How many files are we talking about? How big are they? What are they for?
What is the detailed use case, if you on your machine need the files stored CRLF locally one day and LF the other day (as you write
“Do this ONCE each time I need to change the operating mode.”)
What are these operating modes? What happens if you need both modes simultaneously or within 10 minutes?
What makes you think that switching back and forth is faster, easier und giving correcter results than having a working copy in each style (TSVN for CRLF style and Cygwin for LF, for example)
and doing a “commit here - update there” cycle when you need to switch operating mode (which can be a PITA – been there, done that)?
What makes you think that converting the files to LF style on the fly when you need them that style is not a viable solution?
I have the gut feeling that switching file style from LF to CRLF and back should not be done on the file storage layer – TSVN is (in my point of view) more a versioning file system than a part of my build toolchain. If you dropped TSVN in favor of the old “have a CIFS/SMB/NFS with zip files or subdirectories for each version of the project” or a file versioning system/tool that treats all files as binary and never converts eol styles – how would you handle the EOL problem then?

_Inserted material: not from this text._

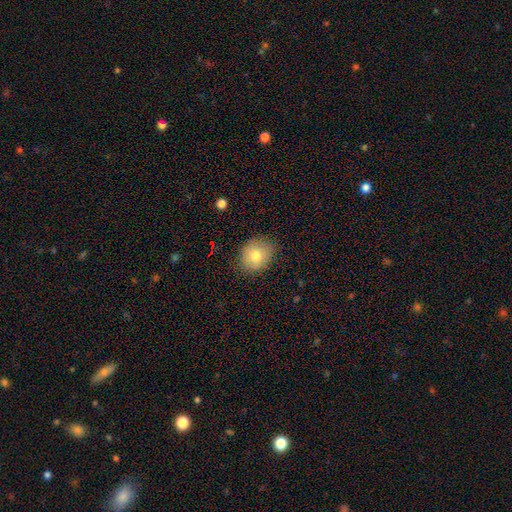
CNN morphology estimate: Smooth or featured? smooth (78%)
How rounded? round (60%)
Merging? none (83%)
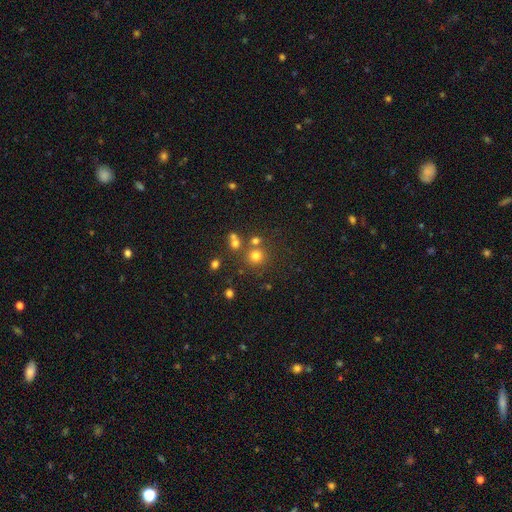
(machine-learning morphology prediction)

But I do not want to convince you to do anything in a certain way. I am trying to discuss and understand a problem as a way to learn more about software engineering and how to solve interesting problems. And if I ask “What …” this is not a rhetorical phrase. I do want to know your reasons and then I want to question and discuss those.
Hartmut
Von: Visenri via TortoiseSVN <torto...@googlegroups.com>
Gesendet: Samstag, 19. Juni 2021 01:37
An: TortoiseSVN <torto...@googlegroups.com>
Betreff: Re: Feature to force svn:eol-style native to LF or any other valid value.
These comments are exactly what I like about internet, people telling someone that he has no Idea of what he wants when they are the ones who have not understood the problem. (no hard feelings! I am just surprised sometimes by other people answers! :D)

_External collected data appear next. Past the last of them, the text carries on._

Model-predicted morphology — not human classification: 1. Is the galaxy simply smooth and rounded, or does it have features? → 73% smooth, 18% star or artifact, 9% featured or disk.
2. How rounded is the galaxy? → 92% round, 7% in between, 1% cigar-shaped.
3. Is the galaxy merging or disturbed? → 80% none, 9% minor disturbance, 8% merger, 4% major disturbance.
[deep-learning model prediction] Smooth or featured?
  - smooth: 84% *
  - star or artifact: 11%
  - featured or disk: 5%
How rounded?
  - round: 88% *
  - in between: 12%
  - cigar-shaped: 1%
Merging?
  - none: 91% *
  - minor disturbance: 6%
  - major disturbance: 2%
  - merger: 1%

What is the detailed use case, if you on your machine need the files stored CRLF locally one day and LF the other day (as you write “Do this ONCE each time I need to change the operating mode.”)
What makes you think that converting the files to LF style on the fly when you need them that style is not a viable solution?

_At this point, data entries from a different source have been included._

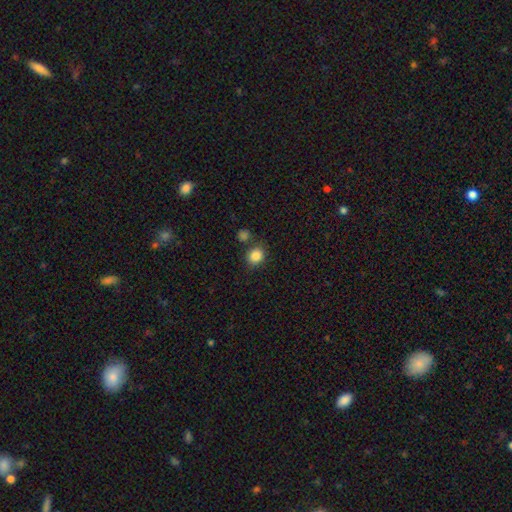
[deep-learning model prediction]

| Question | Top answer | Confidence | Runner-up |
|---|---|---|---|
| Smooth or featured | smooth | 85% | star or artifact (10%) |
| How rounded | round | 77% | in between (22%) |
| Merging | none | 74% | minor disturbance (11%) |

It is a viable option as long as:
-It is done in an AUTOMATED way, I do not want to waste my time doing this process manually (looking for what files need conversion, the ones with the flag set to native).
-It does not change the file date, flagging a change when i use some external tools (maybe I can live with the date changed, and not changing it may arise other problems, the important part is the automation).
I have the gut feeling that switching file style from LF to CRLF and back should not be done on the file storage layer – TSVN is (in my point of view) more a versioning file system than a part of my build toolchain. If you dropped TSVN in favor of the old “have a CIFS/SMB/NFS with zip files or subdirectories for each version of the project” or a file versioning system/tool that treats all files as binary and never converts eol styles – how would you handle the EOL problem then?
I don't know if I fully understand your point here.
I am using TSVN as a versioning file system, I don't want to go back to files with subdirectories/zips for each version.
In fact I just want the opposite, 1 folder with version control, forget about the #*$#! EOL and just keep working.
And I can do that if I have the automated tools to do the conversion back and forth.
Whenever I update the folder I need the program to rely on my setting to know what should it do with those files.